Myanmarket

2017
Rezension zu Myanmarket
Thomas Schneider
Thomas Schneider
Online-Redakteur im Haus des Dokumentarfilms

Eine schlechte Nachricht für die Hersteller der Blubberbrause: In Myanmar, vormals Burma, »mag niemand Coca-Cola«. Diese Erkenntnis entnehmen wir Eva Knopfs Dokumentarfilm »Myanmarket«. Zeit also, das zu ändern. Der Film zeigt, was geschieht, wenn Kommerz und Kapitalismus auf ein lange abgeschottetes Land losgelassen werden.
****
AUFGABENSTELLUNG >> Schreiben Sie aus der Rezension den Wortlaut nieder, der mit „Eine schlechte Nachricht“ anfängt und sich bis „Land losgelassen werden.“ fortsetzt. Die nachstehenden Zeilen haben mit der Rezension nichts zu tun.

AUFGEFÜHRTE EINTRÄGE >>
****
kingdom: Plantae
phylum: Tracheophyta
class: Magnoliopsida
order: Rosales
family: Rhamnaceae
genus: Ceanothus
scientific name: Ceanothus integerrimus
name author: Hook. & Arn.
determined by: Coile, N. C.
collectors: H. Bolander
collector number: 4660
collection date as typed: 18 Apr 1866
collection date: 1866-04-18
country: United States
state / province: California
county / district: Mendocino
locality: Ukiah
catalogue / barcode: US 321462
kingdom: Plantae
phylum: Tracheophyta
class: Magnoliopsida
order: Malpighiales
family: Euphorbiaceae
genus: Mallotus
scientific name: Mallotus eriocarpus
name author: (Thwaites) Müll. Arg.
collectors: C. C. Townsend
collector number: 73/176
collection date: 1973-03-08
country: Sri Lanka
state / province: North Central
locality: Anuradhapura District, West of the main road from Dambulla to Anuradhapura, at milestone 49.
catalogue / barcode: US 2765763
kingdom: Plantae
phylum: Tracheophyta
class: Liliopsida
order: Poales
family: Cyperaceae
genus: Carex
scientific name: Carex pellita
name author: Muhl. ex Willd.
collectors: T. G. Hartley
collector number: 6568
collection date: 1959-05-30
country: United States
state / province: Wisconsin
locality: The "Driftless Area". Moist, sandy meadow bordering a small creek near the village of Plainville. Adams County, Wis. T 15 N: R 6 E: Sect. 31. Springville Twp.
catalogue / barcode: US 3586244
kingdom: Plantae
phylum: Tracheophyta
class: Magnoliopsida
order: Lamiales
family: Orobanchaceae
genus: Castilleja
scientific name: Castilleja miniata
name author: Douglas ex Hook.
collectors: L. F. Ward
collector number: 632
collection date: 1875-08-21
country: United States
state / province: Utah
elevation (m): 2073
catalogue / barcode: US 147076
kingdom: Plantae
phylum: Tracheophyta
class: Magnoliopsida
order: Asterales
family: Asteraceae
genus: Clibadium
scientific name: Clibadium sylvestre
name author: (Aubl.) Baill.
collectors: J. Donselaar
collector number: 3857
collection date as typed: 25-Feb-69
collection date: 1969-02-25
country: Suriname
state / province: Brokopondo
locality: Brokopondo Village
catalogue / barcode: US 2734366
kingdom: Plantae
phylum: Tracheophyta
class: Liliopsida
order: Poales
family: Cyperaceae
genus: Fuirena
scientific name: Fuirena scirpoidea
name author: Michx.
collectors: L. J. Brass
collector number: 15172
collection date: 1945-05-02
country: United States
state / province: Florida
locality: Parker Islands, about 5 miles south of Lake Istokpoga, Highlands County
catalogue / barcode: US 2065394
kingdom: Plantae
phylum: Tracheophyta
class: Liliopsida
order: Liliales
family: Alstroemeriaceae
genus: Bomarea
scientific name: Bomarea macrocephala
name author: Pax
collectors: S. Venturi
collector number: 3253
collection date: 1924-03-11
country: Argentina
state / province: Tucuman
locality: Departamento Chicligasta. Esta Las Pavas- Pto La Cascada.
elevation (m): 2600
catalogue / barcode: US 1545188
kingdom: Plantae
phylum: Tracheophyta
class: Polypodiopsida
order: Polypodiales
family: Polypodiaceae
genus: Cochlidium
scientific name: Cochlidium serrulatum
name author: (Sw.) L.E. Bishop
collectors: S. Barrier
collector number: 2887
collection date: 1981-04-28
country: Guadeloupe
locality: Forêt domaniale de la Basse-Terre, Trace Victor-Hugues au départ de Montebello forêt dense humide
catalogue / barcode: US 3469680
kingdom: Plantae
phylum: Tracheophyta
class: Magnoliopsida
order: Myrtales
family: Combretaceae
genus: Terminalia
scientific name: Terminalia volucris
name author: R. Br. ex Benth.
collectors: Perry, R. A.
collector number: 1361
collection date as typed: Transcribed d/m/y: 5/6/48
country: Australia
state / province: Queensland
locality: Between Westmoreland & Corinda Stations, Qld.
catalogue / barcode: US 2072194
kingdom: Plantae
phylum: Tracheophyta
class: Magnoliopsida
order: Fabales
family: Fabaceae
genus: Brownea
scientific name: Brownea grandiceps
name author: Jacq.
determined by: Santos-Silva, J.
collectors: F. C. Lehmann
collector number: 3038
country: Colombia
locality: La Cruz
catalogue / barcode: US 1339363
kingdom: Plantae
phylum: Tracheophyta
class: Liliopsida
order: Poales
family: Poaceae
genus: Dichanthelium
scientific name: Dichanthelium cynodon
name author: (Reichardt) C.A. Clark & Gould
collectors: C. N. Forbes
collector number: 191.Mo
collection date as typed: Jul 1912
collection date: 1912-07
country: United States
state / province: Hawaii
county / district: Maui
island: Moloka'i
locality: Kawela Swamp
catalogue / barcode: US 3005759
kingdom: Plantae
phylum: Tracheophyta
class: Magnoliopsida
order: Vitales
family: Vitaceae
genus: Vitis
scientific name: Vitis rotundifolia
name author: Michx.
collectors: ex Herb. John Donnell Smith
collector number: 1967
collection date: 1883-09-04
****
RICHTIGE ANTWORT >>
Eine schlechte Nachricht für die Hersteller der Blubberbrause: In Myanmar, vormals Burma, »mag niemand Coca-Cola«. Diese Erkenntnis entnehmen wir Eva Knopfs Dokumentarfilm »Myanmarket«. Zeit also, das zu ändern. Der Film zeigt, was geschieht, wenn Kommerz und Kapitalismus auf ein lange abgeschottetes Land losgelassen werden.